Looking to build on the success of its SharePoint collaboration software, Microsoft introduced the PKS (Podcasting Kit for SharePoint), a piece of open-source software designed to let workers record and share video and audio presentations over the public Web and intranets.
Microsoft unveiled PKS through its CodePlex open-source community at the Enterprise 2.0 show, which kicked off June 9, in Boston. The program goes into full swing Tuesday morning with presentations from FedEx, Google, Socialtext and other players in the space.
Companies use podcasting technology to provide company news, conduct new employee orientations or to boost career training or e-learning.
Rob Curry, director of Microsoft SharePoint, told eWEEK Microsoft's sales organization implemented the PKS internally over the past year, accessing audio or video podcasts on PCs, Windows Mobile devices, Zunes and any other devices that play podcasts.
Consulting giant Accenture participated in the PKS pilot program along with its client BT Group to offer Web 2.0-based learning and collaboration software.
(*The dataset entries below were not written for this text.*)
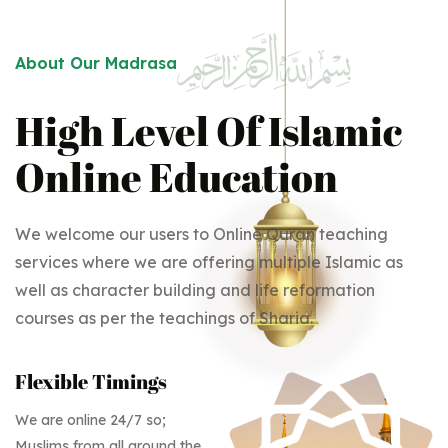
About Our Madrasa
High Level Of Islamic
Online Education
We welcome our users to Online Quran teaching
services where we are offering multiple Islamic as
well as character building and life reformation
courses as per the teachings of Sharia.
Flexible Timings
We are online 24/7 so;
Muslims from all around the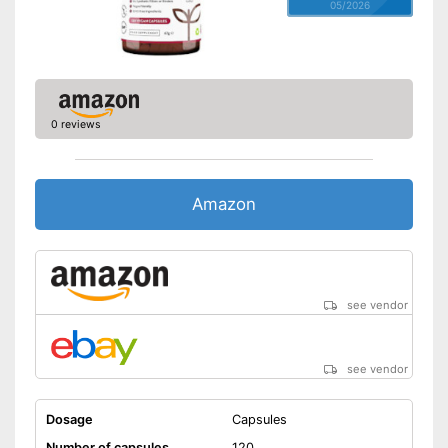
05/2026
0 reviews
Amazon
see vendor
see vendor
Dosage
Capsules
Number of capsules
120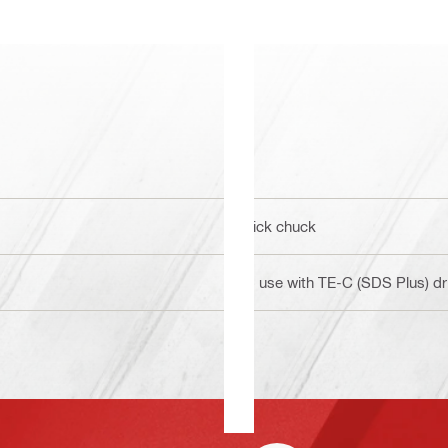
Click chuck
To use with TE-C (SDS Plus) dril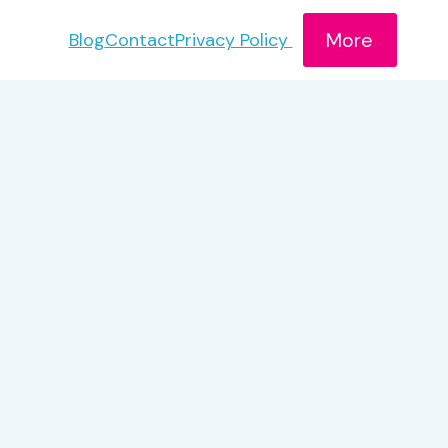
More
Blog
Contact
Privacy Policy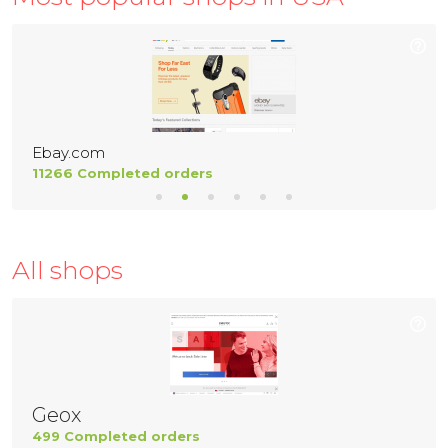
Ebay.com
11266 Completed orders
All shops
Geox
499 Completed orders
Roughly 50 other enterprise customers are testing PKS through the companies TAP (Technology Adoption Program).
PKS can do quite a bit. Users are also able to connect with podcasters via integrated instant messaging programs and use a rating system, tag clouds and search functions to find podcast content. Users can also subscribe to RSS feeds to receive automatic podcast updates and play podcasts in real-time using Silverlight and progressive playback.
Future versions of PKS could include a rich Windows mobile client; a three-dimensional user interface to run on Vista; cross-OS podcasting client (in addition to Zune software); embedded video and audio capture and editing; Peer to peer media playback and downloading; Windows Live ID and Windows Live Messenger integration; and compatibility with Flash-in addition to Silverlight.
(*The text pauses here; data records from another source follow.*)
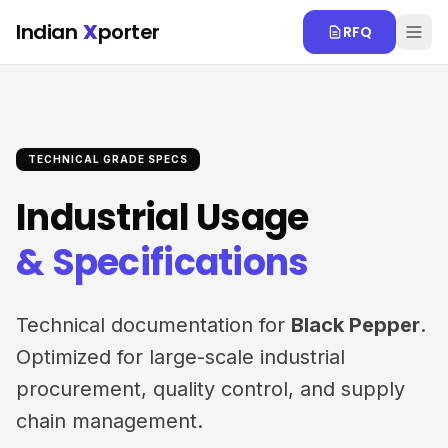
Skip to main content
Indian
X
porter
RFQ
TECHNICAL GRADE SPECS
Industrial Usage
& Specifications
Technical documentation for
Black Pepper
.
Optimized for large-scale industrial
procurement, quality control, and supply
chain management.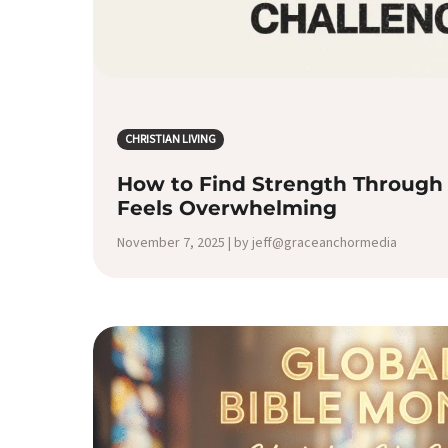
CHRISTIAN LIVING
How to Find Strength Through 
Feels Overwhelming
November 7, 2025 | by jeff@graceanchormedia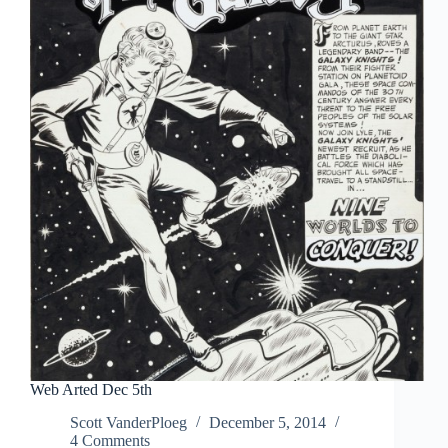
Web Arted Dec 5th
Scott VanderPloeg
December 5, 2014
4 Comments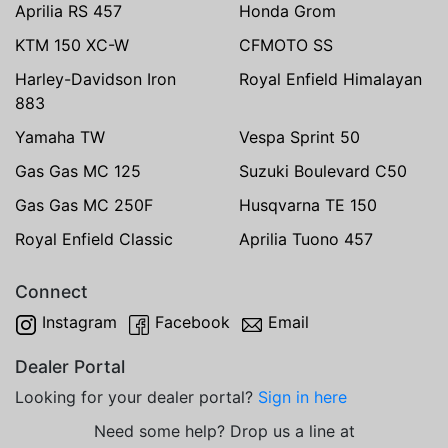
Aprilia RS 457
Honda Grom
KTM 150 XC-W
CFMOTO SS
Harley-Davidson Iron
Royal Enfield Himalayan
883
Yamaha TW
Vespa Sprint 50
Gas Gas MC 125
Suzuki Boulevard C50
Gas Gas MC 250F
Husqvarna TE 150
Royal Enfield Classic
Aprilia Tuono 457
Connect
Instagram
Facebook
Email
Dealer Portal
Looking for your dealer portal?
Sign in here
Need some help? Drop us a line at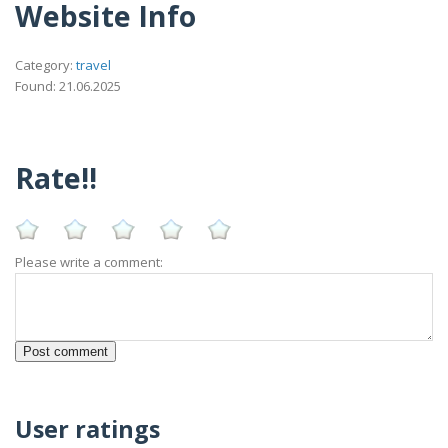
Website Info
Category:
travel
Found: 21.06.2025
Rate!!
Please write a comment:
User ratings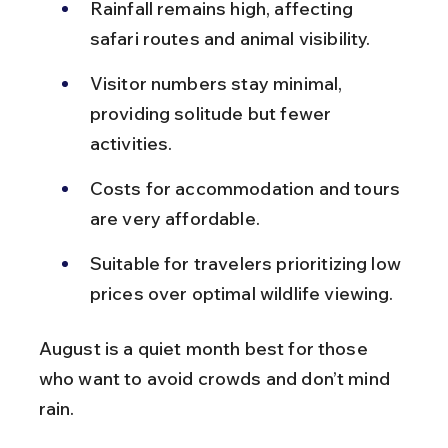
Rainfall remains high, affecting 
safari routes and animal visibility.
Visitor numbers stay minimal, 
providing solitude but fewer 
activities.
Costs for accommodation and tours 
are very affordable.
Suitable for travelers prioritizing low 
prices over optimal wildlife viewing.
August is a quiet month best for those 
who want to avoid crowds and don’t mind 
rain.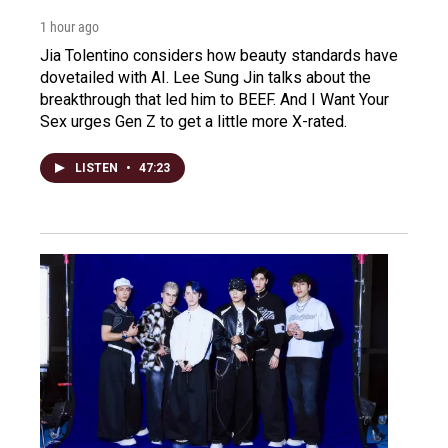
1 hour ago
Jia Tolentino considers how beauty standards have
dovetailed with AI. Lee Sung Jin talks about the
breakthrough that led him to BEEF. And I Want Your
Sex urges Gen Z to get a little more X-rated.
LISTEN
•
47:23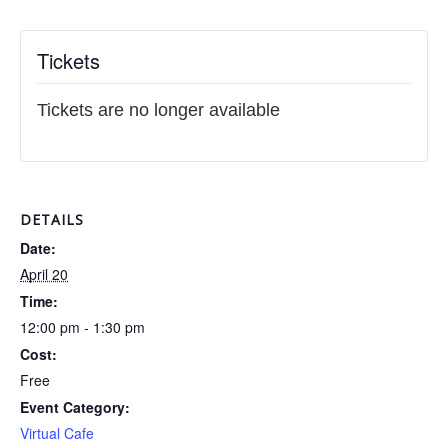
Tickets
Tickets are no longer available
DETAILS
Date:
April 20
Time:
12:00 pm - 1:30 pm
Cost:
Free
Event Category:
Virtual Cafe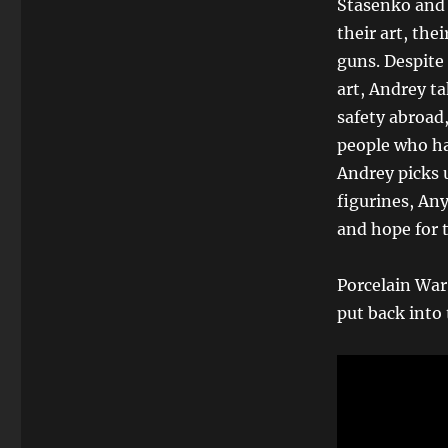
Stasenko and 
their art, thei
guns. Despite 
art, Andrey t
safety abroad
people who ha
Andrey picks u
figurines, Any
and hope for t
Porcelain War
put back into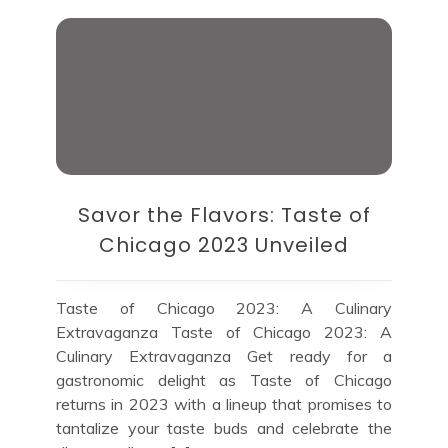
Savor the Flavors: Taste of
Chicago 2023 Unveiled
Taste of Chicago 2023: A Culinary
Extravaganza Taste of Chicago 2023: A
Culinary Extravaganza Get ready for a
gastronomic delight as Taste of Chicago
returns in 2023 with a lineup that promises to
tantalize your taste buds and celebrate the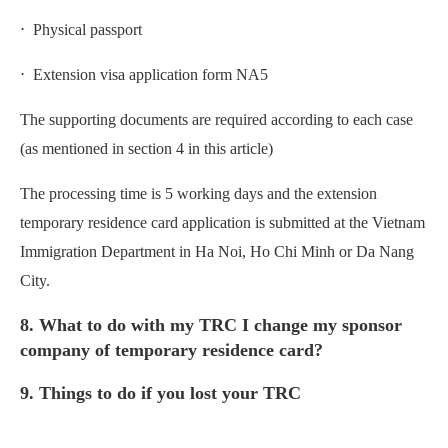
⋅ Physical passport
⋅ Extension visa application form NA5
The supporting documents are required according to each case
(as mentioned in section 4 in this article)
The processing time is 5 working days and the extension
temporary residence card application is submitted at the Vietnam
Immigration Department in Ha Noi, Ho Chi Minh or Da Nang
City.
8. What to do with my TRC I change my sponsor
company of temporary residence card?
9. Things to do if you lost your TRC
Why podcasting? Why SharePoint?
That Microsoft would add podcasting tools to a collaboration platform like SharePoint makes total sense; but what can be gained by open sourcing a tool that is already free for users who license SharePoint?
Curry said PKS is a great way for companies interested in e-learning to get started, noting that there are over 100 tools for the platform available under open-source through CodePlex.
Microsoft can certainly afford to make freeware part of SharePoint; the company has sold 100 million licenses for Office SharePoint Server 2007 for $1 billion in annual sales.
PKS comes concurrent with a flock of new partnerships Microsoft has inked with smaller startups looking to leverage the wild success of SharePoint, which offers knowledge workers social computing, blog, wiki, RSS and mashup tools along with enterprise content management and search. SharePoint competes with Lotus Notes and Domino, and Google Apps, among other tools.
Awareness, Atlassian, WorkLight, NewsGator, Leverage Software, BlueKiwi Software, Connectbeam, Telligent Systems and Tomoye, are integrating with the successful platform in some way or another.
All of these vendors, many of whom are participating in the Enterprise 2.0 show this week, are eyeing an enterprise social computing market that Forrester Research claimed will increase from $764 million in 2008 to $4.6 billion by 2013.